Detroit, la "motor town". Verrière sale de l’immeuble Motown. Les 5 gamins se sont habillés comme en représentation, couverts de strass, avec les dernières économies de leur mère. Le producteur les regarde. Ils ont l’air de débarquer d’une réclame Aunt Jemima.
— Vous êtes d’où, les gars ?
— De Gary, m’sieur Gordy.
— Ah ? c’est vous, les fils de Joe ?
Ils se cognent sur les poings.
— Oubliez ces manières, kids.

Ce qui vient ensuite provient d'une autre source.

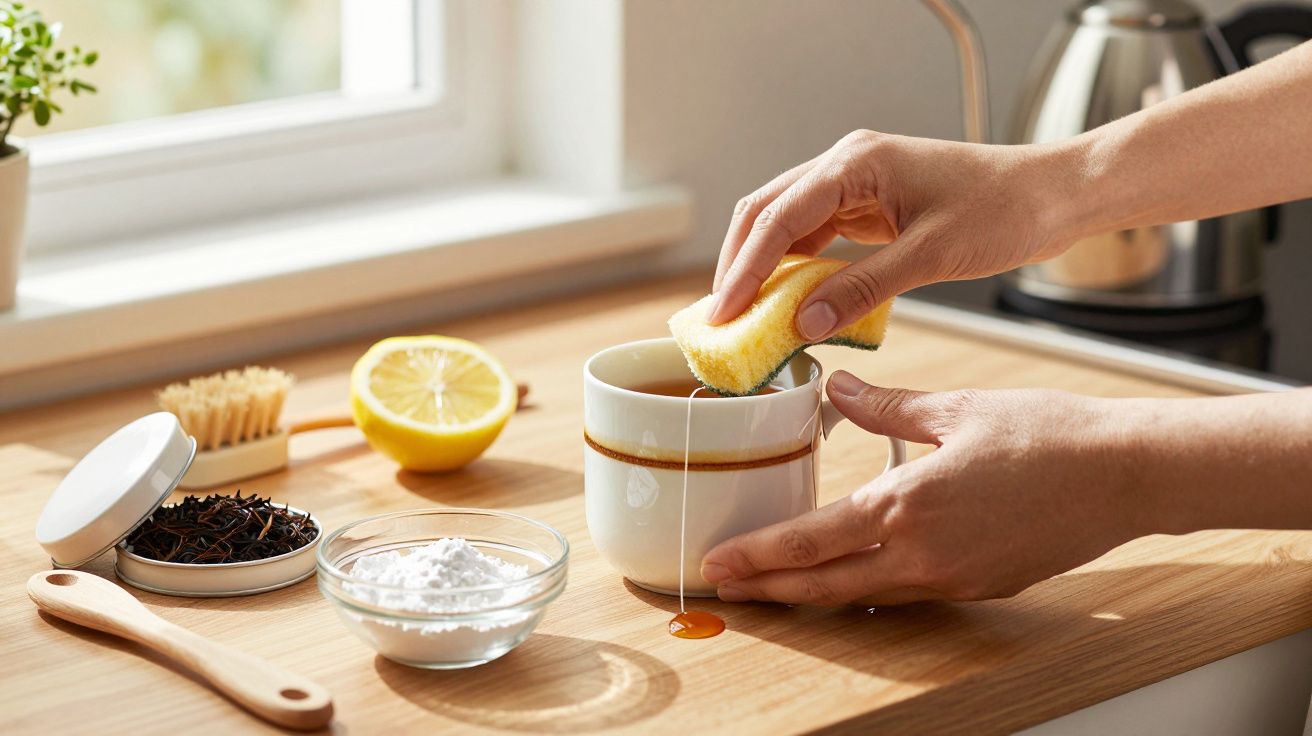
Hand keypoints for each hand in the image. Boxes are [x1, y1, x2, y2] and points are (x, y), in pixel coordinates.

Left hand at [699, 371, 1145, 605]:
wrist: (1125, 475)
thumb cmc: (1047, 434)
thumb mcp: (956, 409)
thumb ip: (886, 407)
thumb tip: (837, 389)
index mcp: (906, 506)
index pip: (809, 543)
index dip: (758, 557)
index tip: (718, 561)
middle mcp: (921, 555)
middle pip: (824, 587)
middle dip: (769, 590)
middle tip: (724, 587)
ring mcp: (952, 580)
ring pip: (863, 597)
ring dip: (814, 594)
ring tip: (775, 586)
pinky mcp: (978, 587)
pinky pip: (907, 594)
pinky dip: (868, 589)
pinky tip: (852, 577)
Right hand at [708, 131, 1077, 338]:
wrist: (1052, 196)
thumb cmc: (1004, 211)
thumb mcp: (930, 256)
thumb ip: (862, 288)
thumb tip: (805, 324)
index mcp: (855, 163)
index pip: (778, 217)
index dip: (744, 268)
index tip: (724, 312)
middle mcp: (847, 165)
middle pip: (767, 212)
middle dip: (739, 264)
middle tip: (722, 318)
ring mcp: (856, 184)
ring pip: (786, 224)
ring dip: (763, 267)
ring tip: (745, 315)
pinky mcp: (870, 205)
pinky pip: (816, 236)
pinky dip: (796, 268)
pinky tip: (788, 300)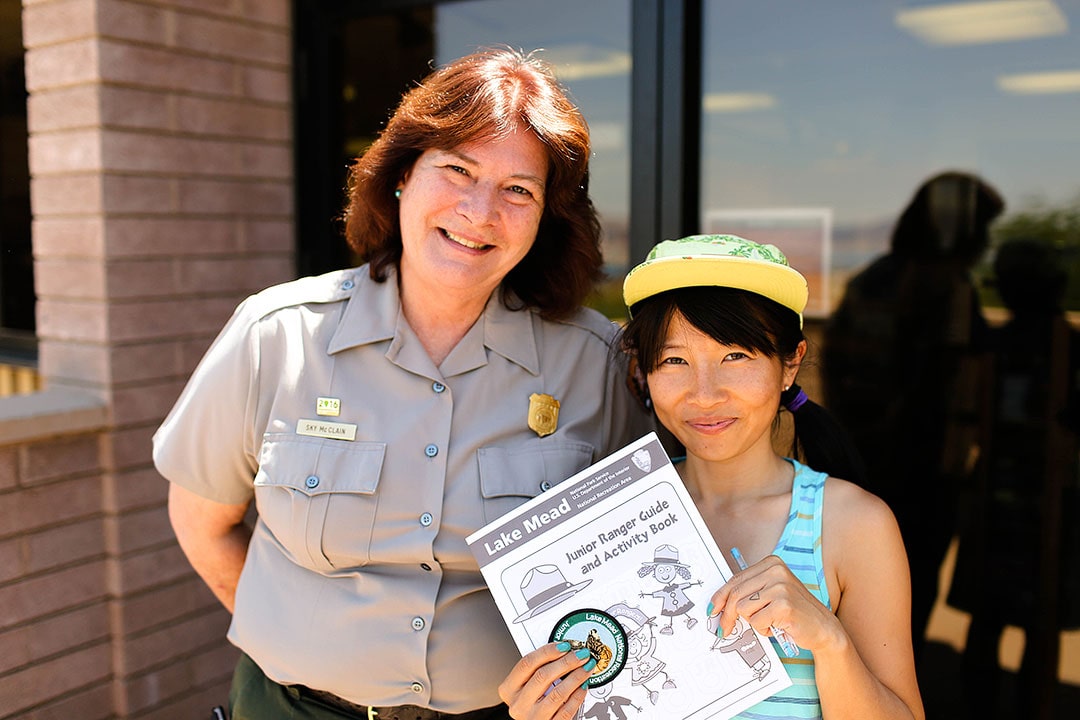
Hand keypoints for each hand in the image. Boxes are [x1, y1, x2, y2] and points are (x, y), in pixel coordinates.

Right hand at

On rigole pas, ici.
— Nous, ce qu’on veut, c’est faire de la musique.
— Vous êtes habillés comme des flacons de désodorisant.
— Ah non, m’sieur, on est pas des désodorisants. Moi, je m’appelle Jermaine, lui, c’est Tito, voilà Jackie, Marlon et là, c’est Michael, notre petit frère.
— Je veux pas savoir vos noms ! s’emporte Berry Gordy. Marvin Gaye, il a un nom. Ray Charles, Smokey Robinson, Diana Ross, les Four Tops, Mary Wells, ils ont des noms !
— Mais nous on les aime bien, les grands-pères.
— Fermez-la ! J’ai appris à se tenir droit, et même à boire et manger à tout ce qui chante et qui est noir, dans ce métier. Alors fermez-la ! Et toi, mon petit gars, tu ne dis rien ?
— Vous savez, m’sieur, Michael, il est timide.
— Regarde-moi dans les yeux, mon petit. On doit travailler deux fois plus. Tu sais pourquoi ? Parce que nous sommes des Noirs, dans un monde de Blancs.
— Oui, monsieur.
— Alors ?
— Je peux chanter quelque chose ?
— Chante. N’aies pas peur. J’ai entendu des chèvres chanter. Vous avez de la chance que Joe Jackson, votre père, soit un ami. Allez, petit, vas-y.